Michigan Durable Powers of Attorney and Patient Advocate Designations are Alternatives to Guardianship and Conservatorship Print

Guardianship is a court procedure by which a person is given the responsibility to make decisions about the care of another individual.  A guardian is appointed when an individual is unable to make informed decisions independently, and a guardianship is necessary to provide continuing care and supervision of the incapacitated.  A court can grant a guardian power to make healthcare decisions, to determine where an individual should live, to receive money belonging to an individual and use it for their care.

A conservator is appointed by the court to handle investments and other assets of an individual who cannot effectively manage them.

Guardianship and conservatorship are court-supervised proceedings by which an incapacitated person’s affairs are handled.  Guardians and conservators must file accountings with the probate court.  They must seek court approval before engaging in certain transactions.  Guardianship and conservatorship can be costly, time-consuming, and unduly restrictive.  Many believe that if they are incapacitated, a spouse, child or relative can automatically act for them.

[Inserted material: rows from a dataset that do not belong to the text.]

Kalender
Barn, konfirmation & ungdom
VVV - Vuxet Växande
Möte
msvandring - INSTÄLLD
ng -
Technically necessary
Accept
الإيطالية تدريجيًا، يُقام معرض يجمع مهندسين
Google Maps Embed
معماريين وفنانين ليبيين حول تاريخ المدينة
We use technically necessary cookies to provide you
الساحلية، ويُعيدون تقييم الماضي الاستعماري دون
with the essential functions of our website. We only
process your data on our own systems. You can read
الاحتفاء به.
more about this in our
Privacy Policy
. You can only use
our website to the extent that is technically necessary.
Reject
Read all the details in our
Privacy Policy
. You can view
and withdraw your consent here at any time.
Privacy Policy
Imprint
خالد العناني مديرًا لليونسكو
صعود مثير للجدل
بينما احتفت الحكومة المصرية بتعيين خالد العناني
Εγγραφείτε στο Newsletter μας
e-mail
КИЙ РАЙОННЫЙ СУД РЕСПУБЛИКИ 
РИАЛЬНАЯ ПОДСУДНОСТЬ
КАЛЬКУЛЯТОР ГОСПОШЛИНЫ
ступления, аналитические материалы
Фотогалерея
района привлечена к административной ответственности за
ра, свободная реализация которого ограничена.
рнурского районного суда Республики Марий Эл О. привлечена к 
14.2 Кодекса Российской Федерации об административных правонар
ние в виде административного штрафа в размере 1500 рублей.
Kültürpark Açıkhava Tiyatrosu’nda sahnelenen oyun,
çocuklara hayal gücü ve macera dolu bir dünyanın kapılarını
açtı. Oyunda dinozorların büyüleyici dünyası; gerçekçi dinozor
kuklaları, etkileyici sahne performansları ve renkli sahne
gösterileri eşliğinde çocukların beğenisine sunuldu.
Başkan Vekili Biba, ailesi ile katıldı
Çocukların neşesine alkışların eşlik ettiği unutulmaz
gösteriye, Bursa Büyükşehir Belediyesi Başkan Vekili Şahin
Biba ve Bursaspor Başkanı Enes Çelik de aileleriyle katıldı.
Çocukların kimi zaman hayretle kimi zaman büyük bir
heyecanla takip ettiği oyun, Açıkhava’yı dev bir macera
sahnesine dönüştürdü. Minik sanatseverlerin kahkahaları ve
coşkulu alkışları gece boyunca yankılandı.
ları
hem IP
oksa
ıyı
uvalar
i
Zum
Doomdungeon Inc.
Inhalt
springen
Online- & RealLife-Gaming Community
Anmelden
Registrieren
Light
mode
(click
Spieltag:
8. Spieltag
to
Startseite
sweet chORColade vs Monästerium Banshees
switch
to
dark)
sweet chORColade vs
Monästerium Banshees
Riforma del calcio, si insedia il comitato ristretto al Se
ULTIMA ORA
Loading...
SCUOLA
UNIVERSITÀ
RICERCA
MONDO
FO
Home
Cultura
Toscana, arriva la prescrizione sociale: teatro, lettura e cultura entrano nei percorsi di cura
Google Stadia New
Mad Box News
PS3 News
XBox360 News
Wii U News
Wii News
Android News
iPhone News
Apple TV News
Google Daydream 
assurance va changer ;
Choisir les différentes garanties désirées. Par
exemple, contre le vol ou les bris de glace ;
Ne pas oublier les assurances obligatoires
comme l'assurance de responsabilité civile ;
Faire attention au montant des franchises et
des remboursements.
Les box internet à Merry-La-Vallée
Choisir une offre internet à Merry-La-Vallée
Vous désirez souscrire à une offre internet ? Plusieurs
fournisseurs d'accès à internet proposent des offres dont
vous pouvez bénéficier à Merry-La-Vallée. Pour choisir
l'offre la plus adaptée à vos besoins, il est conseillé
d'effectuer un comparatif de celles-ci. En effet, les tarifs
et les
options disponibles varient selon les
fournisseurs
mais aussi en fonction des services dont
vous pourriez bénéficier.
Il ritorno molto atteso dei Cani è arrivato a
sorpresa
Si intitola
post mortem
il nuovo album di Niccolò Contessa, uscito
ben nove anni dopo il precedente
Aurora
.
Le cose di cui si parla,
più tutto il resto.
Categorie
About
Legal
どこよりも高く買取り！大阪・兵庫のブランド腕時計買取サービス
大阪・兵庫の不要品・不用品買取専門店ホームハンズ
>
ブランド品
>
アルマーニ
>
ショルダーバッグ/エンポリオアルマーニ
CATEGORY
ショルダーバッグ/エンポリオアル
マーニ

However, without proper planning, a court will make decisions for you if you cannot make your own decisions.  Guardianship and conservatorship were designed to protect those who cannot protect themselves.

Guardianship and conservatorship are sometimes referred to as a “living probate” because of the bureaucracy and cost involved.  You can avoid guardianship and conservatorship by executing a durable power of attorney and patient advocate designation.

A power of attorney is a written document in which you delegate to another person, your agent, or attorney-in-fact, financial and medical responsibilities.  It is, in essence, a financial permission slip.

A durable power of attorney continues in effect even if you become incapacitated.  You can make a durable power of attorney effective immediately, or only upon your disability.  If effective upon disability, you can outline who will determine disability and how it will be determined.

Your durable power of attorney can grant your agent broad powers or more limited powers.  You could give your agent power to manage and lease, but not sell your property.  You could give your agent power to make gifts of your property at their discretion, or pursuant to standards you set forth.

It is important to have a power of attorney that specifically addresses a broad array of issues.  Otherwise, a third party might not permit your agent to act in your place.

It is also imperative you choose your agent wisely.  Choose someone who is trustworthy, loyal, and responsible.

In addition to a durable power of attorney, you should designate a patient advocate. Your patient advocate can make decisions for you when you become unable to participate in medical treatment decisions yourself.  You can grant your patient advocate the right to withhold or withdraw treatment.

While Michigan has no statute recognizing living wills, you can express your wishes concerning end-of-life treatment.  Your patient advocate has a duty to try to honor you wishes.  Your patient advocate must sign an “acceptance” before he or she can act.

The durable power of attorney and patient advocate are powerful planning tools for dealing with incapacity and disability.